**To do:**
Reproduce word for word the lines in the records below, starting at the line containing "Frontend of fewHue" and ending at the line containing "- set order", with both of those lines included.

**Listed records:**
- Opening Delimiter -

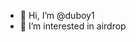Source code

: - 👋 Hi, I’m @duboy1
- 👀 I’m interested in airdrop
  

<!---
duboy1/duboy1 is a ✨ special ✨ repository because its `README.md` (this file) appears on your GitHub profile.
You can click the Preview link to take a look at your changes.
--->
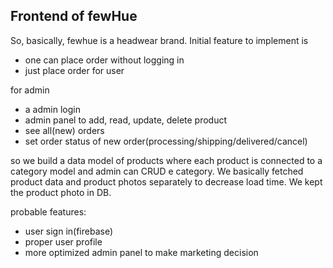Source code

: ## Frontend of fewHue

So, basically, fewhue is a headwear brand.
Initial feature to implement is

- one can place order without logging in
- just place order for user

for admin

- a admin login
- admin panel to add, read, update, delete product
- see all(new) orders
- set order status of new order(processing/shipping/delivered/cancel)

so we build a data model of products where each product is connected to a category model
and admin can CRUD e category. We basically fetched product data and product photos separately to decrease load time.
We kept the product photo in DB.

probable features:

- user sign in(firebase)
- proper user profile
- more optimized admin panel to make marketing decision
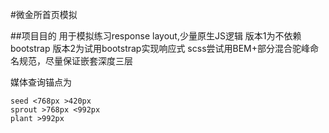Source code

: #微金所首页模拟

##项目目的
用于模拟练习response layout,少量原生JS逻辑
版本1为不依赖bootstrap
版本2为试用bootstrap实现响应式
scss尝试用BEM+部分混合驼峰命名规范，尽量保证嵌套深度三层

媒体查询锚点为

    seed <768px >420px
    sprout >768px <992px
    plant >992px
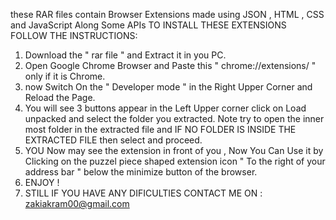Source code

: these RAR files contain Browser Extensions made using JSON , HTML , CSS and JavaScript Along Some APIs
TO INSTALL THESE EXTENSIONS FOLLOW THE INSTRUCTIONS:
1. Download the " rar file " and Extract it in you PC.
2. Open Google Chrome Browser and Paste this " chrome://extensions/ " only if it is Chrome.
3. now Switch On the " Developer mode " in the Right Upper Corner and Reload the Page.
4. You will see 3 buttons appear in the Left Upper corner click on Load unpacked and select the folder you extracted.
Note try to open the inner most folder in the extracted file and IF NO FOLDER IS INSIDE THE EXTRACTED FILE then select and proceed.
5. YOU Now may see the extension in front of you , Now You Can Use it by Clicking on the puzzel piece shaped extension icon " To the right of your address bar " below the minimize button of the browser.
6. ENJOY !
7. STILL IF YOU HAVE ANY DIFICULTIES CONTACT ME ON : zakiakram00@gmail.com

- Closing Delimiter -

**Answer for the task:**
: ## Frontend of fewHue

So, basically, fewhue is a headwear brand.
Initial feature to implement is

- one can place order without logging in
- just place order for user

for admin

- a admin login
- admin panel to add, read, update, delete product
- see all(new) orders
- set order status of new order(processing/shipping/delivered/cancel)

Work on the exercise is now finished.